→ GIVEN INFORMATION:
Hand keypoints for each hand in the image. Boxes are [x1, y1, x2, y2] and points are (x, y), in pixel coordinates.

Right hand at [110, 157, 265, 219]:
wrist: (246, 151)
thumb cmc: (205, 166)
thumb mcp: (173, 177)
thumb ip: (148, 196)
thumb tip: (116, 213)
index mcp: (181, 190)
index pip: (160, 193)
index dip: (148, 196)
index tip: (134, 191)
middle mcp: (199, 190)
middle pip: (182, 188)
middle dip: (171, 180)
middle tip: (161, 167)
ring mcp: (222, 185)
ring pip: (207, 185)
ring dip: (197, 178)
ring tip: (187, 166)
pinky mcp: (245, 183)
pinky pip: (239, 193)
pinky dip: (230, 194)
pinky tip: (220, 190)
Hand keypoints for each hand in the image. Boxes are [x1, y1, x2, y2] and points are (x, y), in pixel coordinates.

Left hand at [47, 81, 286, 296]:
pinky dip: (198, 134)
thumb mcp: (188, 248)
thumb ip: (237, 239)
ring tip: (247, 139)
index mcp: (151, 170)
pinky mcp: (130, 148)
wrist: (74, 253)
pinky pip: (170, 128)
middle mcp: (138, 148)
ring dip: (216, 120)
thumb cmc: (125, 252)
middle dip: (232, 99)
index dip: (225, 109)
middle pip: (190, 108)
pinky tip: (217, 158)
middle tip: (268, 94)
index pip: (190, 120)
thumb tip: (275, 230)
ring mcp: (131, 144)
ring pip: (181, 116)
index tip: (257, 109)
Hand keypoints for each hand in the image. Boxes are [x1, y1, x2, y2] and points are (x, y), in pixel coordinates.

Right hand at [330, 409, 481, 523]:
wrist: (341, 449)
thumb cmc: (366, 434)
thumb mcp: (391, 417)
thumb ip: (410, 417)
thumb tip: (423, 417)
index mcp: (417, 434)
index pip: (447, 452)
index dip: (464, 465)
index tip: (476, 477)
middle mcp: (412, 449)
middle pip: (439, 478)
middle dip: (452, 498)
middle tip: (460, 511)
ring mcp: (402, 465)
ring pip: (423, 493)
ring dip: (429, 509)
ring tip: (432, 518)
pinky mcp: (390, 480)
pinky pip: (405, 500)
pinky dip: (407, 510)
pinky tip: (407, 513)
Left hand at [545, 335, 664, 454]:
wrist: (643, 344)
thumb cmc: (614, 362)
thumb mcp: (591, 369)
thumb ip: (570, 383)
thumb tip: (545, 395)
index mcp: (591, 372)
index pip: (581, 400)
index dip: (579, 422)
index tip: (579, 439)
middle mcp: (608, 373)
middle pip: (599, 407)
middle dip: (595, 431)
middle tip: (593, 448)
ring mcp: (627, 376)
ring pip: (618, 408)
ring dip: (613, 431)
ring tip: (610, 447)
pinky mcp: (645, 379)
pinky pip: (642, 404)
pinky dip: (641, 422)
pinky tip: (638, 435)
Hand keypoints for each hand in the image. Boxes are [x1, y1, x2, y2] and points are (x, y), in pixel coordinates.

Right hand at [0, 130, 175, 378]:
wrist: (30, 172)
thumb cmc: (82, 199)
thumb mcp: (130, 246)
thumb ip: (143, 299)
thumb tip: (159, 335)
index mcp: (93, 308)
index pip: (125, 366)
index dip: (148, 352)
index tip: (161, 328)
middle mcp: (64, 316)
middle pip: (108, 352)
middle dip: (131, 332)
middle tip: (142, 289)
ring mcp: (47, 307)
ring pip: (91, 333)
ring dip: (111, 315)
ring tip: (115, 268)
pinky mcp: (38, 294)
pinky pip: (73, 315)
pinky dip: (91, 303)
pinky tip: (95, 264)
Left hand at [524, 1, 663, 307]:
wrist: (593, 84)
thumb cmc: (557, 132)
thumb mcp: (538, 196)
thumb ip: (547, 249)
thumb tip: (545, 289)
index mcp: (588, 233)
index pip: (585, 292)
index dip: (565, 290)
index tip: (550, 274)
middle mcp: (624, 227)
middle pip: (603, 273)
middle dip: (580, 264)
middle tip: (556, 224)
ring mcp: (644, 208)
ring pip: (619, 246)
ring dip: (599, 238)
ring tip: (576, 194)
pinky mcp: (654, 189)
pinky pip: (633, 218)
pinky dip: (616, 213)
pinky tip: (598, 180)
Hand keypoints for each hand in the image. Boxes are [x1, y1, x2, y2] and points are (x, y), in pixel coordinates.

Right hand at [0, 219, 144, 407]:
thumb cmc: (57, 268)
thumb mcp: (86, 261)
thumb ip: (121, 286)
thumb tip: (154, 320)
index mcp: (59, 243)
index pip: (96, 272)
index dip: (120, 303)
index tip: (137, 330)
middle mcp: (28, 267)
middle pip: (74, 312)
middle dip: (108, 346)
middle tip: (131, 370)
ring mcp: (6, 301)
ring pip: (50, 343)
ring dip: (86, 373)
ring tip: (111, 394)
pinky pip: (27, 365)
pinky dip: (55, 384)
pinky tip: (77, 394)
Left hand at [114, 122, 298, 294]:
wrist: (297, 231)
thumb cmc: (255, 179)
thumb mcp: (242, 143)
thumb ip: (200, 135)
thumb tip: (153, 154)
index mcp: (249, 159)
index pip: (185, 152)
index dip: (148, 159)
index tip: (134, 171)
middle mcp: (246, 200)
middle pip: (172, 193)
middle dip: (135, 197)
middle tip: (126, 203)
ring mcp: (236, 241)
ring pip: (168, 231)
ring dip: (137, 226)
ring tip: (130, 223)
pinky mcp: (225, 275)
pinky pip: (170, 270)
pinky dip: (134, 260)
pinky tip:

→ PROBLEM: In the answer, the listing above should be restated word for word.

→ SOLUTION:
Hand keypoints for each hand in the image. Boxes are [x1, y1, x2, y2] and points are (x, y), in pixel coordinates.

Right hand at [110, 157, 265, 219]:
wrist: (246, 151)
thumb cmc: (205, 166)
thumb mcp: (173, 177)
thumb ip: (148, 196)
thumb tip: (116, 213)
index mcp: (181, 190)
index pip: (160, 193)
index dip: (148, 196)
index tip: (134, 191)
middle mcp: (199, 190)
middle pip: (182, 188)
middle dip: (171, 180)
middle tip: (161, 167)
ring mcp: (222, 185)
ring pip: (207, 185)
ring dip: (197, 178)
ring tip: (187, 166)
pinky mcp: (245, 183)
pinky pip: (239, 193)
pinky dip: (230, 194)
pinky tip: (220, 190)
Hand keypoints for each hand in the image. Boxes are [x1, y1, x2, y2] and points are (x, y), in pixel coordinates.

Left hand at [47, 81, 286, 296]:
pinky dip: (198, 134)
thumb mcp: (188, 248)
thumb ip: (237, 239)
ring tip: (247, 139)
index mcp: (151, 170)
pinky mcp: (130, 148)
wrist: (74, 253)
pinky pip: (170, 128)
middle mcp: (138, 148)
ring dip: (216, 120)
thumb cmc: (125, 252)
middle dip: (232, 99)
index dip: (225, 109)
middle pip: (190, 108)
pinky tip: (217, 158)
middle tip: (268, 94)
index pip: (190, 120)
thumb tip: (275, 230)
ring mcp: (131, 144)
ring pip: (181, 116)
index tip: (257, 109)
Hand keypoints for each hand in the image. Boxes are [x1, y1, x2, y2] and points are (x, y), in pixel coordinates.

Right hand at [330, 409, 481, 523]:
wrist: (341, 449)
thumb cmc: (366, 434)
thumb mcp: (391, 417)
thumb ip: (410, 417)
thumb tip: (423, 417)
index mcp: (417, 434)
index pip: (447, 452)
index dip: (464, 465)
index tip: (476, 477)
middle mcp: (412, 449)
middle pip: (439, 478)
middle dip: (452, 498)
middle tip: (460, 511)
ring mcp: (402, 465)
ring pip: (423, 493)
ring dip: (429, 509)
ring tip: (432, 518)
pinky mcp: (390, 480)
pinky pip: (405, 500)
pinky dip: (407, 510)
pinky tip: (407, 513)
Left hand at [545, 335, 664, 454]:
wrist: (643, 344)
thumb cmc: (614, 362)
thumb mcp: (591, 369)
thumb ip: (570, 383)
thumb tip: (545, 395)
index mcp: (591, 372)
index pip: (581, 400)
index dip: (579, 422)
index tip: (579, 439)
middle mcp: (608, 373)
middle pip: (599, 407)
middle dip: (595, 431)
middle tip: (593, 448)
ring mcp: (627, 376)
ring pip: (618, 408)
ring dip: (613, 431)
ring tip: (610, 447)
pinky mcp: (645, 379)
pinky pip: (642, 404)
pinky dip: (641, 422)
pinky tip: (638, 435)
Hand keypoints for each hand in the image. Boxes are [x1, y1, x2, y2] and points are (x, y), in pixel coordinates.

Right hand at [0, 130, 175, 378]:
wrist: (30, 172)
thumb cmc: (82, 199)
thumb mcp: (130, 246)
thumb ip: (143, 299)
thumb tip: (159, 335)
index mcp: (93, 308)
index pip: (125, 366)
index dip: (148, 352)
index tip: (161, 328)
middle mcp: (64, 316)
middle pip: (108, 352)
middle dip: (131, 332)
middle tip: (142, 289)
ring mcp: (47, 307)
ring pip: (91, 333)
ring dip: (111, 315)
ring tip: (115, 268)
pinky mcp: (38, 294)
pinky pip: (73, 315)
pinky dip: (91, 303)
pinky tip: (95, 264)
Left hand at [524, 1, 663, 307]:
wrist: (593, 84)
thumb cmc: (557, 132)
thumb mcp: (538, 196)
thumb ip: (547, 249)
thumb tip: (545, 289)
index mcp: (588, 233)
index pip: (585, 292)
index dip: (565, 290)
index tip: (550, 274)
middle mcp: (624, 227)
middle pip: (603, 273)
middle dip: (580, 264)
middle tip: (556, 224)
ring mcp: (644, 208)
ring pip: (619, 246)
ring dip: (599, 238)
ring tip: (576, 194)
pinky mcp: (654, 189)
pinky pip: (633, 218)
pinky dip: (616, 213)
pinky tip: (598, 180)
Hand keypoints for each hand in the image. Boxes are [x1, y1, x2, y2] and points are (x, y), in pixel coordinates.

Right hand at [0, 219, 144, 407]:
thumb cmc: (57, 268)
thumb mcp: (86, 261)
thumb ip: (121, 286)
thumb tip: (154, 320)
index mcp: (59, 243)
index pip: (96, 272)
index dip: (120, 303)
index tip: (137, 330)
middle mcp: (28, 267)
middle pip: (74, 312)
middle dip: (108, 346)
middle tip: (131, 370)
ring mcp: (6, 301)
ring pip: (50, 343)
ring dip: (86, 373)
ring tip: (111, 394)
pinky pip: (27, 365)
pinky dip: (55, 384)
pinky tip: (77, 394)
Left hand at [114, 122, 298, 294]:
wrist: (297, 231)
thumb cmc: (255, 179)
thumb mcp: (242, 143)
thumb ip: (200, 135)
thumb tip: (153, 154)
index mcp: (249, 159)
index pip: (185, 152)
index dip: (148, 159)
index tip: (134, 171)
middle mcp: (246, 200)
middle pip: (172, 193)
middle dip: (135, 197)
middle tip: (126, 203)
ring mcp: (236, 241)
ring pip: (168, 231)
ring dip: (137, 226)
ring tip: (130, 223)
pinky mcp: (225, 275)
pinky pip: (170, 270)
pinky dip: (134, 260)
pinky tip:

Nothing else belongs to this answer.